AI Tools Integration
The town hall offered a closer look at U of A GenAI, the university’s AI platform. Launched on Jan. 30, the platform gives users access to multiple large language models in a private environment designed to meet university security and privacy needs. Unlike many public AI tools, conversations in U of A GenAI are not used for model training. As of April 28, the platform had reached 2,300 total users and averaged about 200 daily active users.
Built with Amazon Web Services Bedrock, U of A GenAI supports multimodal prompts, built-in web search and code generation. The platform is expected to expand with custom AI assistants, developer access through API keys, AI sandboxes and tools that allow users to create knowledge bases and customized models. Those future capabilities are intended to make AI more useful for departments, research teams and individuals with specialized needs.
AI Fluency Programs
The Office of Responsible AI is also building learning pathways to help the campus community develop AI fluency over time. Through the Google AI for Education Accelerator, members of the U of A community can access training collections that include Google AI Essentials, the Google AI Professional Certificate and other certification courses. The office is also working with Arizona Online on self-paced courses planned for fall 2026, including Introduction to Generative AI and AI Automation & Agents.
Those formal training opportunities are complemented by recurring programs that invite people into the conversation. The AI Insights series brings together faculty, staff, students, researchers and community members to share how AI is being used across disciplines. AI Info Sessions focus on practical demonstrations and education around AI tools, research methods and responsible use. Together, the two series have drawn more than 1,000 attendees across 35 sessions.
The office’s partnership with Amazon Web Services was another key part of the town hall. AWS Bedrock supports the models available through U of A GenAI, and the partnership is expected to grow through hands-on campus engagement. A fall enablement series is being planned to bring AWS subject-matter experts to work with students, faculty, researchers and staff on practical uses of AI.

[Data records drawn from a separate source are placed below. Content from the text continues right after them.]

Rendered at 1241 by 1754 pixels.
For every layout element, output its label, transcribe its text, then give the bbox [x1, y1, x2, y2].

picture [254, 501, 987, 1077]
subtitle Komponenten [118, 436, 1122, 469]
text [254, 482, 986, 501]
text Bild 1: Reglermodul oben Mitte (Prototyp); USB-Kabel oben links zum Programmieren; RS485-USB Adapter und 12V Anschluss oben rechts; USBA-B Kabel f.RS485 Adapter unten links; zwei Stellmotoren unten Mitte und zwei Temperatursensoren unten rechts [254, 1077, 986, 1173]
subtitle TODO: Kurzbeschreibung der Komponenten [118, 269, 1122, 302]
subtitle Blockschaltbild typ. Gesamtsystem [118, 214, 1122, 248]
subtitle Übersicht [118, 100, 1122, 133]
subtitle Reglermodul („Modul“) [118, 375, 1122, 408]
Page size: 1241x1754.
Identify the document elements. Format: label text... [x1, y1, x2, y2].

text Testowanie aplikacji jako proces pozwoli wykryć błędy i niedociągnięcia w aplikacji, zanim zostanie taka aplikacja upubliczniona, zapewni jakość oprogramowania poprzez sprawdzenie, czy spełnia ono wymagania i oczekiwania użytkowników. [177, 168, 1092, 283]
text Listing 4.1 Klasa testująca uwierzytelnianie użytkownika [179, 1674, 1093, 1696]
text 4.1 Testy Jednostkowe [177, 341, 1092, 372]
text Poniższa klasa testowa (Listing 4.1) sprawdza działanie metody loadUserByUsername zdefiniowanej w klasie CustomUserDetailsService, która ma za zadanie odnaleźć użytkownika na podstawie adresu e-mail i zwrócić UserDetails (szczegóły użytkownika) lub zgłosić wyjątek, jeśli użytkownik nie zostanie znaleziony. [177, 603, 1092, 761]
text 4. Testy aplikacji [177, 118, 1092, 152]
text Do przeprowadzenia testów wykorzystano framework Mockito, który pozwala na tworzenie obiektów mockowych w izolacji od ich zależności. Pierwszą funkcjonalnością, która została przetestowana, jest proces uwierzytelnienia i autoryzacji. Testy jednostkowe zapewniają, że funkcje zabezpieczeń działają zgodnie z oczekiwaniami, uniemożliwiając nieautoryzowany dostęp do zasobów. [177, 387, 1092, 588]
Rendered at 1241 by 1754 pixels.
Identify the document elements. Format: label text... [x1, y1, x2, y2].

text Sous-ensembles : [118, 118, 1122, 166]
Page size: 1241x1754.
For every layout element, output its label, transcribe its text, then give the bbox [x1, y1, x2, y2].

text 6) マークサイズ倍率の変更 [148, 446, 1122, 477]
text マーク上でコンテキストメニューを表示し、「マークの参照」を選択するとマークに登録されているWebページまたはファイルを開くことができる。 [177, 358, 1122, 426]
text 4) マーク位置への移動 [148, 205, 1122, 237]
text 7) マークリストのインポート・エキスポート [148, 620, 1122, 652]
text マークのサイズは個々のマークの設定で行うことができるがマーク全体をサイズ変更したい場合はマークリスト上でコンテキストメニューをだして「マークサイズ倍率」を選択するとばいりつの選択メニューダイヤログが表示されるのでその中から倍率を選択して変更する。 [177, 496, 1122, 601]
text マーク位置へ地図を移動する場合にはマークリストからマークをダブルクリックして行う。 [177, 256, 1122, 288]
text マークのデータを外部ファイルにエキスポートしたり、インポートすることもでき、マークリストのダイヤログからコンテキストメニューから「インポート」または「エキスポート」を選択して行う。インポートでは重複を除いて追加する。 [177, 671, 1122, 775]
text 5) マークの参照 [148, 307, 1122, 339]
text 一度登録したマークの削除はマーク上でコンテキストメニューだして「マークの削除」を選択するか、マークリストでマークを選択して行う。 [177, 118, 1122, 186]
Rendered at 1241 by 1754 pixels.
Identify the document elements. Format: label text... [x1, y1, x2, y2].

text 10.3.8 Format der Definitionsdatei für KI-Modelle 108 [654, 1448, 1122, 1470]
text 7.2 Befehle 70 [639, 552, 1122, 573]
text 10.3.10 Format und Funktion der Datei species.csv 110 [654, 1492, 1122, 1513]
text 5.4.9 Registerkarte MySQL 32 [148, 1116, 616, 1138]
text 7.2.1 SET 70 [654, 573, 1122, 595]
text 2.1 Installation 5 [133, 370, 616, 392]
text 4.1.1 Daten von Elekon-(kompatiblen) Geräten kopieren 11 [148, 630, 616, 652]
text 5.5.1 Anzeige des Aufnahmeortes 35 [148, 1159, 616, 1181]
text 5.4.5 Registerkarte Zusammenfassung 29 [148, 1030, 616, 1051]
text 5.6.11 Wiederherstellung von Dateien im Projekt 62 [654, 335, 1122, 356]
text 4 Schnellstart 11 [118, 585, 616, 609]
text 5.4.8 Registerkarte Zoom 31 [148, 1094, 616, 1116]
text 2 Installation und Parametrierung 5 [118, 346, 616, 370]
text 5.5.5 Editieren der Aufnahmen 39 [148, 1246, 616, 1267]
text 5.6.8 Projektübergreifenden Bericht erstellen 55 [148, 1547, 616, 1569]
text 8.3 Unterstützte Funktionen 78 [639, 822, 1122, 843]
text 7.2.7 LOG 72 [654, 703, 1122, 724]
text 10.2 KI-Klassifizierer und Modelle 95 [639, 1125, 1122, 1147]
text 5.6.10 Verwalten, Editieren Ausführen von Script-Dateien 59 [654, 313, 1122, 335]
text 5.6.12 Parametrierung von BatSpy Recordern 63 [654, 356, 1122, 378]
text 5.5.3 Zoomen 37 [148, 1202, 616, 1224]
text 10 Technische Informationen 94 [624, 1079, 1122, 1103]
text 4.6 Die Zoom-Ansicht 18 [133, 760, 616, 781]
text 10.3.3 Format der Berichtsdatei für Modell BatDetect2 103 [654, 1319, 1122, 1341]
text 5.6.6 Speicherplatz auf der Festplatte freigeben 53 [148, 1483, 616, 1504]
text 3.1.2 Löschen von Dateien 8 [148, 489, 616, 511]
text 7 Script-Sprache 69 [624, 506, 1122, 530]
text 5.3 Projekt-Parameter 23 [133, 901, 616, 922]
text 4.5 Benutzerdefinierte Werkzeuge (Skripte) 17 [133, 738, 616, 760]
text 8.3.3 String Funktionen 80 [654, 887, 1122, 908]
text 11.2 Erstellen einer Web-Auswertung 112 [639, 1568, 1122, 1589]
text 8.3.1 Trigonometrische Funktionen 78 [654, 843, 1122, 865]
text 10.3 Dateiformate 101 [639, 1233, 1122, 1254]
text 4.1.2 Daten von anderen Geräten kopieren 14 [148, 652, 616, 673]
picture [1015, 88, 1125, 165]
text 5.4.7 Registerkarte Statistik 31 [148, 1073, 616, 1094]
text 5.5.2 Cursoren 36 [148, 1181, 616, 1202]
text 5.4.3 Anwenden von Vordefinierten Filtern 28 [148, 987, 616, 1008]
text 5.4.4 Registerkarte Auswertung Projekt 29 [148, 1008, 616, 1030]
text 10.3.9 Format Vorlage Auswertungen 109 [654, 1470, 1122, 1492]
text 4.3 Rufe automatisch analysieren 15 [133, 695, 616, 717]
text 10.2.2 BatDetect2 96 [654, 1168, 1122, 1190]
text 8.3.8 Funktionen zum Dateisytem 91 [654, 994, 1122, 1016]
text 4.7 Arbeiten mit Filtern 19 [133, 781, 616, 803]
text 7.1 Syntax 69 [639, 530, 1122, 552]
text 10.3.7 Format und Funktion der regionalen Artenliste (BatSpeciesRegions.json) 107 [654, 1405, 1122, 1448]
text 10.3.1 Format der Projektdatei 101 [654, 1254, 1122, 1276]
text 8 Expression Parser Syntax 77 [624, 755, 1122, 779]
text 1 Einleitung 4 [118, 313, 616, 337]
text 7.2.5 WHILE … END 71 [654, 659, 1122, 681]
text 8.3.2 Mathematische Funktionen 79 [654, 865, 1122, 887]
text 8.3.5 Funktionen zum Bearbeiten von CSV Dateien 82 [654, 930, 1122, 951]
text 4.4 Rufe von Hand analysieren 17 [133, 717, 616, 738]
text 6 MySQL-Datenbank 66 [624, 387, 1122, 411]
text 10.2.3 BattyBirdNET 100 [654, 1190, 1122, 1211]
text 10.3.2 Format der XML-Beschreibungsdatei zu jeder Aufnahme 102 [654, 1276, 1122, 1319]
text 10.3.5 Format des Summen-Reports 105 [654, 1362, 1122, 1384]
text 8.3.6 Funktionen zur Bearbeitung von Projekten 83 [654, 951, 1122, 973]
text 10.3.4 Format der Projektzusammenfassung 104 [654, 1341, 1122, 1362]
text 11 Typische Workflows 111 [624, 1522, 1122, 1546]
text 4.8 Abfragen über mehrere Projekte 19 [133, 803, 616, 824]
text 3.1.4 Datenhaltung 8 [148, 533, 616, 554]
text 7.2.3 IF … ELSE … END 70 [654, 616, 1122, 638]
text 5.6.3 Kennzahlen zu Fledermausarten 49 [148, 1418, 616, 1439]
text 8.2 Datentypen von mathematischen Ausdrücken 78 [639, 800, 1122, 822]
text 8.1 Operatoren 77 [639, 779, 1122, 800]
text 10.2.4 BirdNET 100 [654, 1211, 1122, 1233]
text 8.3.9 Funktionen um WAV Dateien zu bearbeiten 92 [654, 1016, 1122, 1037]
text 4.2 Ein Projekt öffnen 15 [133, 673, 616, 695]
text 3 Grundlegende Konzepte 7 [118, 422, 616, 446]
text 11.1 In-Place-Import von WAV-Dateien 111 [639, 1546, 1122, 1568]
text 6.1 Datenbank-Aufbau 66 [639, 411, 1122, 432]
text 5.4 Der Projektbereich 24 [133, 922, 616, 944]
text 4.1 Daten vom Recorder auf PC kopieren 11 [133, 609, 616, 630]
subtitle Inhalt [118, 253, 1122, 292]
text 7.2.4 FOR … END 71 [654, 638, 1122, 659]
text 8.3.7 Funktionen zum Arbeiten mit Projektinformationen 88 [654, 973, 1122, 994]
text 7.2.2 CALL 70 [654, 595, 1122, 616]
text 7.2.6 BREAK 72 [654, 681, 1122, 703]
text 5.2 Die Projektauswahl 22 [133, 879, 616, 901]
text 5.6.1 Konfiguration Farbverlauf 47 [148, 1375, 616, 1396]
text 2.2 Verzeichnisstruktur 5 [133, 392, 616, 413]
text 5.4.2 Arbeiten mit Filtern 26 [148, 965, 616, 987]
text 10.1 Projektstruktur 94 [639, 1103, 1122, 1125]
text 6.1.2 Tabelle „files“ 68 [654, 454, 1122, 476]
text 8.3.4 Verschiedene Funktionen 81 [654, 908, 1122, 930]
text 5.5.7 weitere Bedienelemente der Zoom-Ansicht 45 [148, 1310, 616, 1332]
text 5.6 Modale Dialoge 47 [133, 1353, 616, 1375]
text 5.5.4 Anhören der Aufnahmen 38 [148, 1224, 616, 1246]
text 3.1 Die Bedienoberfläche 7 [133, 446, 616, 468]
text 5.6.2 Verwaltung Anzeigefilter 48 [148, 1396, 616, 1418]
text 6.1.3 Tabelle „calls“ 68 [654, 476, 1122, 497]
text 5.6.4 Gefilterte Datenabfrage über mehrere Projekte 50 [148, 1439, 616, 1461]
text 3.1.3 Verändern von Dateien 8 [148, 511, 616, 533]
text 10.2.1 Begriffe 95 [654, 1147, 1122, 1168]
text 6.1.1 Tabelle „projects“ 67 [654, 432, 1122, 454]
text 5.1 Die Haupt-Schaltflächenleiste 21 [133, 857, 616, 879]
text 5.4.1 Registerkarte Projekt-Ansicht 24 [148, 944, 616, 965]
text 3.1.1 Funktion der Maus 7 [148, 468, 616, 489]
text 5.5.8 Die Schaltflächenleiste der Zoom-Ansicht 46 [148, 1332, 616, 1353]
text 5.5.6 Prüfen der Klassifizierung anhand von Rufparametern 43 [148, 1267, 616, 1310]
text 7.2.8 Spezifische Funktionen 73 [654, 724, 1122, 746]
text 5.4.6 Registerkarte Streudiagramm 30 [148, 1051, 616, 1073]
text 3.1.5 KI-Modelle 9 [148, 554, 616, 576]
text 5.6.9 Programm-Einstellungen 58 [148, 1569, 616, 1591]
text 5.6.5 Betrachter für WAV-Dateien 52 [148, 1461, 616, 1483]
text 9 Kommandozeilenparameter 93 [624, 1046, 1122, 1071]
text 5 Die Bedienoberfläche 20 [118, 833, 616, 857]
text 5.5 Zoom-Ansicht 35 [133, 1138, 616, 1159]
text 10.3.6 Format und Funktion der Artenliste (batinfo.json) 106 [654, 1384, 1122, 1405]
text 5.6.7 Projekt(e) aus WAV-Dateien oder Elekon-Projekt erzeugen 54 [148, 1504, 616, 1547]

The town hall closed with a reflection on the deeper cultural questions AI is raising for higher education. Nathan Pritts, a professor at University of Arizona Global Campus and a faculty fellow for AI strategy, challenged attendees to look beyond speed and efficiency and consider how AI can strengthen the human work at the heart of teaching, research and service.
The Office of Responsible AI plans to continue that conversation through regular town halls. Future events include the National AI in Health Innovation Symposium on Sept. 15, an AI Town Hall with AWS Day on Oct. 14 and the Arizona AI Leadership Summit in spring 2027. Student opportunities are also expanding through the Wildcat AI Internship and Wildcat AI Fellowship.